Actress in a Leading Role
Yalitza Aparicio, Roma
Glenn Close, The Wife
Olivia Colman, The Favourite
Lady Gaga, A Star Is Born
Melissa McCarthy, Can You Ever Forgive Me?
My Prediction: Glenn Close
My Preference: Lady Gaga
Wait, are all the acting categories foregone conclusions? What a bore. I watched The Wife on a plane a few days ago and it left me a bit underwhelmed as a whole (you get the sense that the Christian Slater-Glenn Close bar scene played much louder on tape than it did in the final film). Close simmers until she boils over, yes, but there’s a noisy bit of plot that rips the emotion right from under the scene undercutting her performance.
Lady Gaga in A Star Is Born is a dynamo. Bradley Cooper’s look might be the film’s lasting lineage, but Gaga takes control about halfway in and never lets go.
BlacKkKlansman, Spike Lee
Cold War, Paweł Pawlikowski
The Favourite, Yorgos Lanthimos
Roma, Alfonso Cuarón
Vice, Adam McKay
My Prediction: Alfonso Cuarón
My Preference: Alfonso Cuarón
Cuarón and Pawlikowski are the picks here, methinks, though I have a soft spot for Lanthimos and his insistent fish-eye lens. I prefer Cold War‘s cinematography to Roma‘s, but Cuarón has a more developed sense of where to set his camera and how long to leave it running.
A Star Is Born
My Prediction: Green Book
My Preference: Roma
2019 is an important year for movies. I don’t think history will judge the quality of these films as particularly high, though I do think we’ll view it as a clear sea change for the Academy Awards: it’s the start of a more diverse and inclusive slate of nominees. 2019’s nominees aren’t perfect, of course, they can’t be until more women and people of color are given the opportunity to helm their own movies. But I really do feel this year’s slate is different–if not necessarily good.
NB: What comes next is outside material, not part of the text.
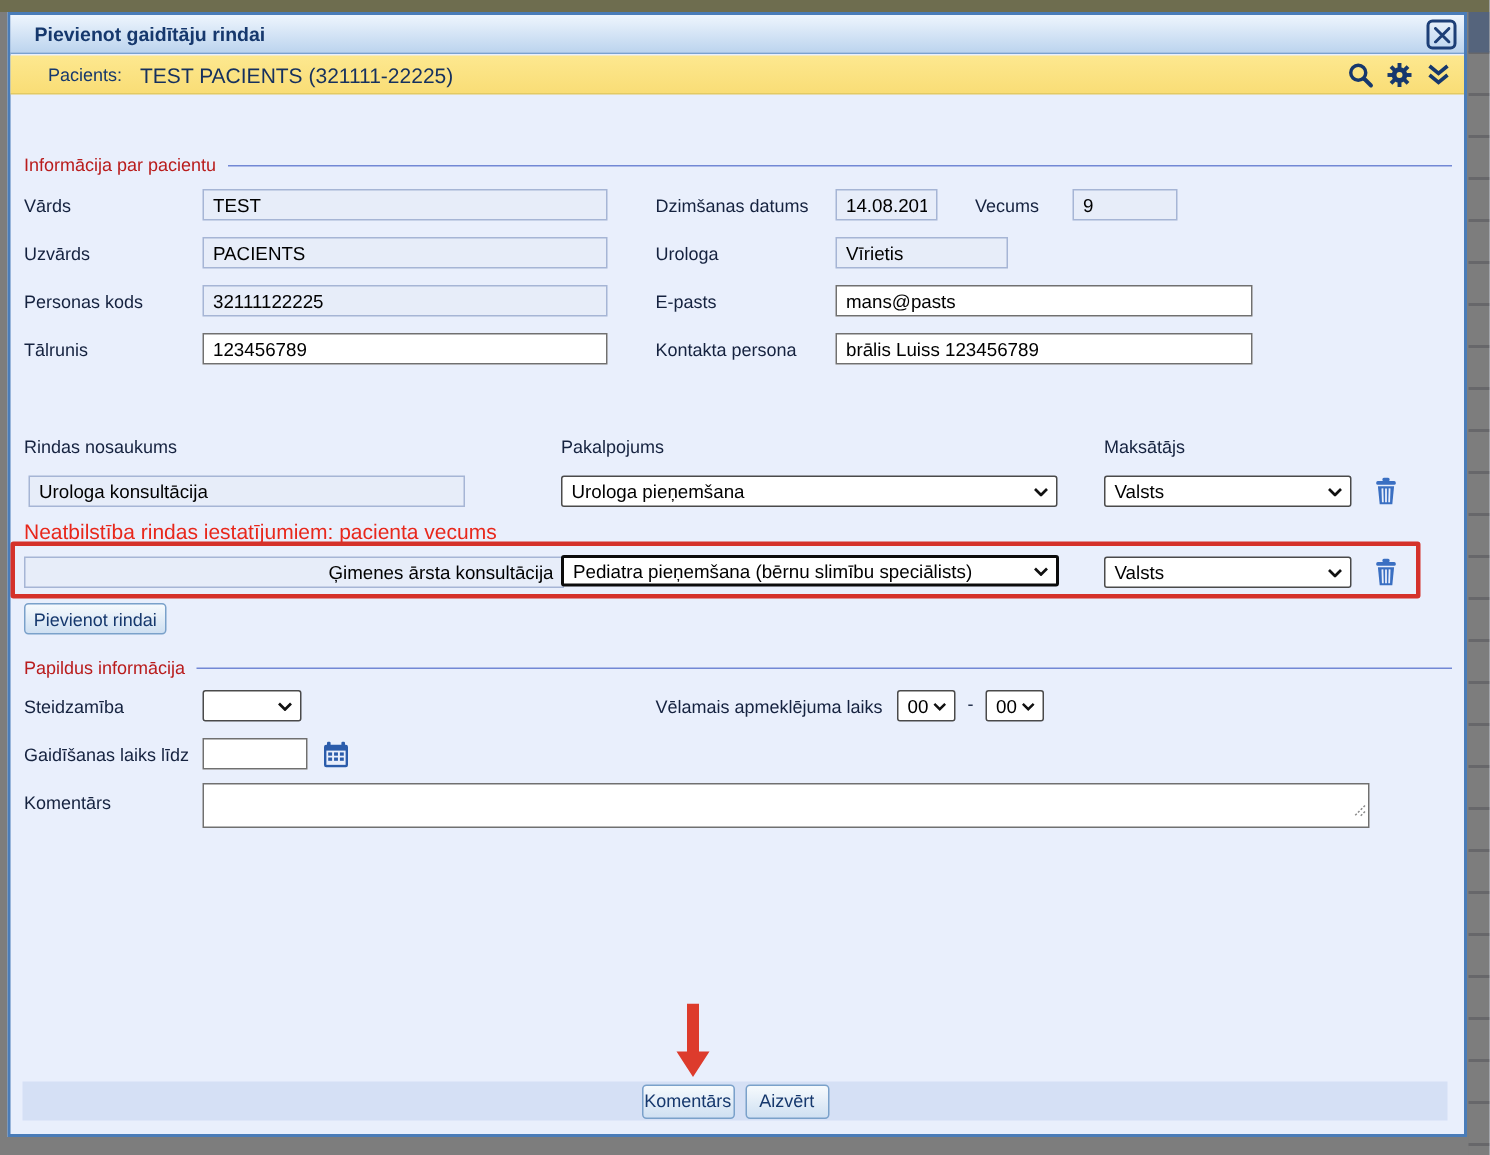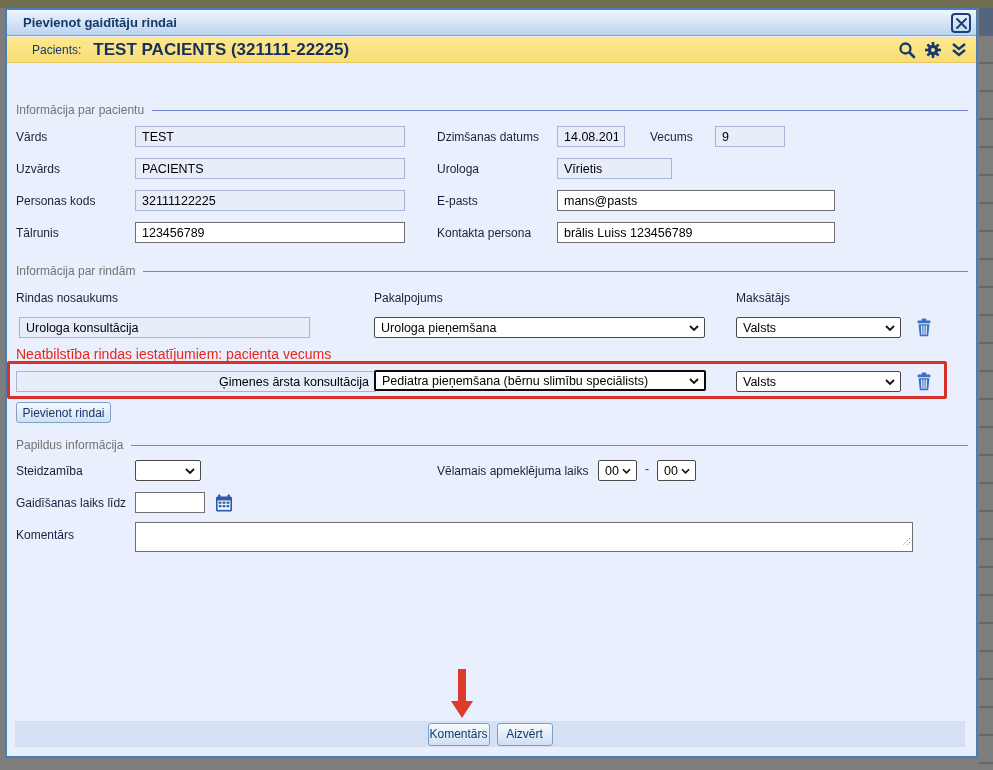"TEST PACIENTS (321111-22225)" #patient-value { font-size: 17px -> 14px; font-weight: bold -> normal }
My body loves Queen but my brain hates Bohemian Rhapsody, and its inclusion here is a crime against good taste; same for Vice. Green Book is the kind of Oscar catnip the 2019 Internet rebels against, and BlacKkKlansman is more interested in critiquing today’s society than telling its own story.
The year’s best movies include A Star Is Born, The Favourite, Black Panther, and Roma, in some order, and there are movies this year NOT nominated for Best Picture we’ll remember fondly, as well: First Man! First Reformed! The Oscars rarely gets it right in the moment, and I don’t think they start tonight, either. Green Book is fine, I think, and when I saw it last night I felt the animosity toward this film to be totally overblown and totally weird.
I think we must consider the role of the Oscars in today’s society: are they meant to recognize future historical significance? How can they even do that? Or are they meant to create promotion and buzz for the movies as a business, and therefore reward as many movies as possible? I lean toward the latter, which makes those of us who fanboy and fangirl over the Oscars emotionally conflicted. We care more about this award show than the body who puts it on: that’s silly!
And yet, I find myself writing this on Oscar night, waiting for something great to happen.